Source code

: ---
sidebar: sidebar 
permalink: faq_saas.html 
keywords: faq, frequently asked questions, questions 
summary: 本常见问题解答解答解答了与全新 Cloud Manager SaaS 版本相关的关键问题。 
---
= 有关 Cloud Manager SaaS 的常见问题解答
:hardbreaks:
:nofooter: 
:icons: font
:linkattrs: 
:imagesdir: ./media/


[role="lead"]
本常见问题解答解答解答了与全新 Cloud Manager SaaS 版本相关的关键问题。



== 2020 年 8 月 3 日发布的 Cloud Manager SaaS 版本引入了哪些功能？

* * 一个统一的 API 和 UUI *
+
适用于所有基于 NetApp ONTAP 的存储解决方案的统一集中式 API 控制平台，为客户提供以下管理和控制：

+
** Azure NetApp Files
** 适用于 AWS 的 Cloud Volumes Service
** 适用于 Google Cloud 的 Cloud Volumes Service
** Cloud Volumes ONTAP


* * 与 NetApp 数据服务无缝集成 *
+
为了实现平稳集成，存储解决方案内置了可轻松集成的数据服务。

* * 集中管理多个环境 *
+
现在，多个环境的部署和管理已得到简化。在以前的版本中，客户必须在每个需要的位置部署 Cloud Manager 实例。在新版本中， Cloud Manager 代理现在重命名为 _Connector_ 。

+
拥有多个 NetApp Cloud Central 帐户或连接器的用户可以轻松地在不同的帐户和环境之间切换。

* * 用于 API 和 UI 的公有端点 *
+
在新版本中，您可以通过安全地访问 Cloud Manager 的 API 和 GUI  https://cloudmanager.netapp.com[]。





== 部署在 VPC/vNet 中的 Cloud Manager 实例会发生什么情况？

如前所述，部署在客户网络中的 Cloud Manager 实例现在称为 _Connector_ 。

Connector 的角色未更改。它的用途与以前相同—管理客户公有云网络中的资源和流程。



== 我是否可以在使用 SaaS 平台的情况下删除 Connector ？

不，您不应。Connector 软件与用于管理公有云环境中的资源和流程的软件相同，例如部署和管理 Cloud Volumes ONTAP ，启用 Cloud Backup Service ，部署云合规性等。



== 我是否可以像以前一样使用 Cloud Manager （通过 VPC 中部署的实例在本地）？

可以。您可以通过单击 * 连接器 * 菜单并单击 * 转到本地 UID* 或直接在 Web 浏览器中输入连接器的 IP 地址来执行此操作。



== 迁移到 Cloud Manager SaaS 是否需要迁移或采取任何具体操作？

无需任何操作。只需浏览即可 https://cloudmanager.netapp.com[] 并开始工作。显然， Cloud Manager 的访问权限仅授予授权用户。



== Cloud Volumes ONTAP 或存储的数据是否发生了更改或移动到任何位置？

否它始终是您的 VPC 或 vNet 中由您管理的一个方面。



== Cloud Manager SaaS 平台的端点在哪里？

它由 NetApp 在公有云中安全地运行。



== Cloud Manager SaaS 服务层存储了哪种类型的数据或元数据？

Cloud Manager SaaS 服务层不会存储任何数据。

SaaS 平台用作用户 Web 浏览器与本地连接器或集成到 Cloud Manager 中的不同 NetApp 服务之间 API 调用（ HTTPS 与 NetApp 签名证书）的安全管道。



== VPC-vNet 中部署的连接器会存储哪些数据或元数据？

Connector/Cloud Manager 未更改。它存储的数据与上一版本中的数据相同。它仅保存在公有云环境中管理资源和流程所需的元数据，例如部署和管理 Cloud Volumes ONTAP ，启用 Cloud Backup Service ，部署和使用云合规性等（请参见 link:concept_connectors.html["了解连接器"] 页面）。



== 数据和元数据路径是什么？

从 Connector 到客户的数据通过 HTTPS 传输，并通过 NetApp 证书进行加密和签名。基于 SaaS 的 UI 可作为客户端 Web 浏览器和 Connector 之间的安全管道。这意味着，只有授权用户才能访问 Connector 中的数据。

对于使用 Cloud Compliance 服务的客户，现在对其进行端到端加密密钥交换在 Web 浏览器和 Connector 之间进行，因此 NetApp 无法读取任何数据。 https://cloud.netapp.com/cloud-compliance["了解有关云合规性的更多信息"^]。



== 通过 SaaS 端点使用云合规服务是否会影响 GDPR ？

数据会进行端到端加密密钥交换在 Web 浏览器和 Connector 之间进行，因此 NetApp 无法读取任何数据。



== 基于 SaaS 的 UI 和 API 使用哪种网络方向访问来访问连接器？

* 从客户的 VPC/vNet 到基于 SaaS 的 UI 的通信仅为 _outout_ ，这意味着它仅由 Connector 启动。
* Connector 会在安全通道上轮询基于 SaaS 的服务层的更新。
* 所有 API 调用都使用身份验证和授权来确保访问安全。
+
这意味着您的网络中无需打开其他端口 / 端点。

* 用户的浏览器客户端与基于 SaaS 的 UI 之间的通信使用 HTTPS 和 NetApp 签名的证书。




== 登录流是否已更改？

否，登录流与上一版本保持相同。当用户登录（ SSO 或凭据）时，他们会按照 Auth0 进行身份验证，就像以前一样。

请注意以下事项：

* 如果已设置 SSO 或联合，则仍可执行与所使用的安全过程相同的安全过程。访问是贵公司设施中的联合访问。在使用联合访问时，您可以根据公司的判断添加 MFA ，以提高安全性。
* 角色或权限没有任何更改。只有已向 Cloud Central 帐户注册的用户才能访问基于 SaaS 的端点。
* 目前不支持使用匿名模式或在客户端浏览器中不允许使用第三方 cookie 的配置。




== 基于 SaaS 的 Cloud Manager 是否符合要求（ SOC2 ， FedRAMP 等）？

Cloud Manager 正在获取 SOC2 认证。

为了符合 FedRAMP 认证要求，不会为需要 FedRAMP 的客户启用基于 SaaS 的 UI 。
::::
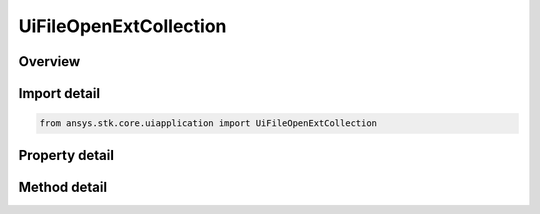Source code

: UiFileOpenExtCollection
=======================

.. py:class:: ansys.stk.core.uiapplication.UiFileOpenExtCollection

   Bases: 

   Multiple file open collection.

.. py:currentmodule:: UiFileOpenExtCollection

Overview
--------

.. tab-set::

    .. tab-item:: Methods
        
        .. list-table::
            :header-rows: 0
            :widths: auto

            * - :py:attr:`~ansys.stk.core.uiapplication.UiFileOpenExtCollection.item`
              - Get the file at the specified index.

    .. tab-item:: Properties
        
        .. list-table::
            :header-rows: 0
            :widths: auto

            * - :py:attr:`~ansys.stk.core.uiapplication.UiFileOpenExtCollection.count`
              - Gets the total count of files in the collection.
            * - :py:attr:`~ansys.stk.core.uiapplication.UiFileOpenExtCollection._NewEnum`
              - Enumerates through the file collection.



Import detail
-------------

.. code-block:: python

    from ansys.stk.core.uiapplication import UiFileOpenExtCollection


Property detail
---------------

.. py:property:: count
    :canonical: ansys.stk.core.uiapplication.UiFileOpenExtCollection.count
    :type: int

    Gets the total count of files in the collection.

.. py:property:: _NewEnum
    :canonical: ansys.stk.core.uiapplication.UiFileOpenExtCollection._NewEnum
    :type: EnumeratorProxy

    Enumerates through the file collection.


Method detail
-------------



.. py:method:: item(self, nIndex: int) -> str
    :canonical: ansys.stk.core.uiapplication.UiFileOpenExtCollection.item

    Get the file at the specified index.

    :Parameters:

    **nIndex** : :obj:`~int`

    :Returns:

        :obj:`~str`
::::
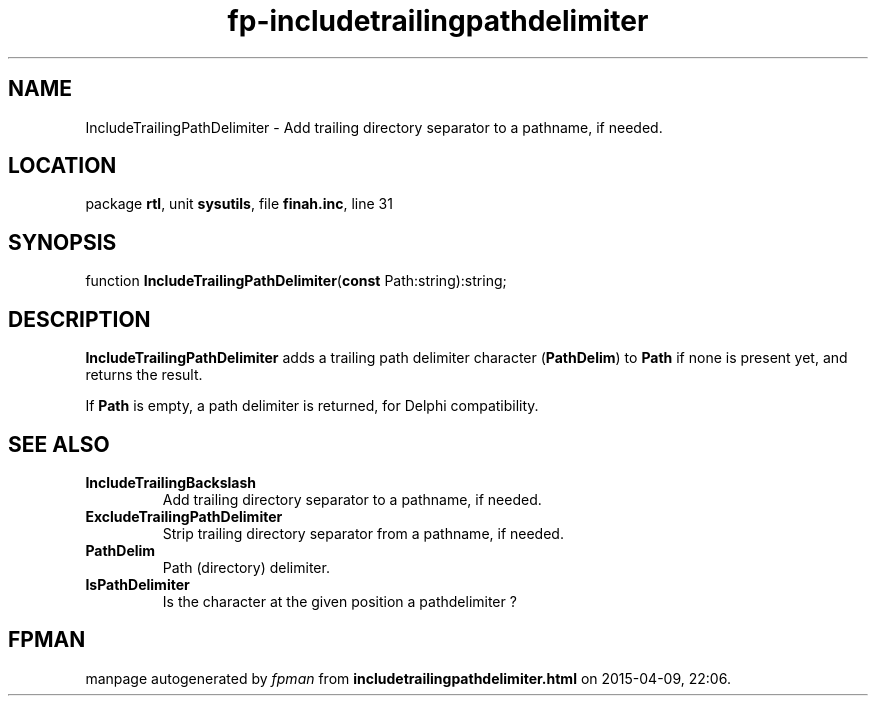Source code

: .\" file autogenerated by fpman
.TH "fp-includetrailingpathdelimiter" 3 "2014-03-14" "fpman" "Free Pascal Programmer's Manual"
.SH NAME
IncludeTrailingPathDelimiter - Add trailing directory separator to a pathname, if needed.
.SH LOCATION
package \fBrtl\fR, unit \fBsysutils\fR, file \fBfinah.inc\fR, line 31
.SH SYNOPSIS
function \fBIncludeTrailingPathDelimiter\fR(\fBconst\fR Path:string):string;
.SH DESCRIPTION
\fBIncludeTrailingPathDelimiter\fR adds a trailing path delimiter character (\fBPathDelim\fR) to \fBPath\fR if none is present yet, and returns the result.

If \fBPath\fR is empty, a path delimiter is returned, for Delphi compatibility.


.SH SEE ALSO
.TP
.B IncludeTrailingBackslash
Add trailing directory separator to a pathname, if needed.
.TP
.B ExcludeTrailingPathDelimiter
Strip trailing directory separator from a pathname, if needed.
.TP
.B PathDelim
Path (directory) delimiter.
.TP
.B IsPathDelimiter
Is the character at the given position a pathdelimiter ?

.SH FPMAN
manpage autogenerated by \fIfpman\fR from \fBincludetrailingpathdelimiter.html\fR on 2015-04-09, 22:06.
::::
**What the exercise asks**
Retype, exactly and in full, the lines above from the one containing "Path (directory) delimiter." through the one containing "manpage autogenerated by".

**Expected answer**
Path (directory) delimiter.
.TP
.B IsPathDelimiter
Is the character at the given position a pathdelimiter ?

.SH FPMAN
manpage autogenerated by \fIfpman\fR from \fBincludetrailingpathdelimiter.html\fR on 2015-04-09, 22:06.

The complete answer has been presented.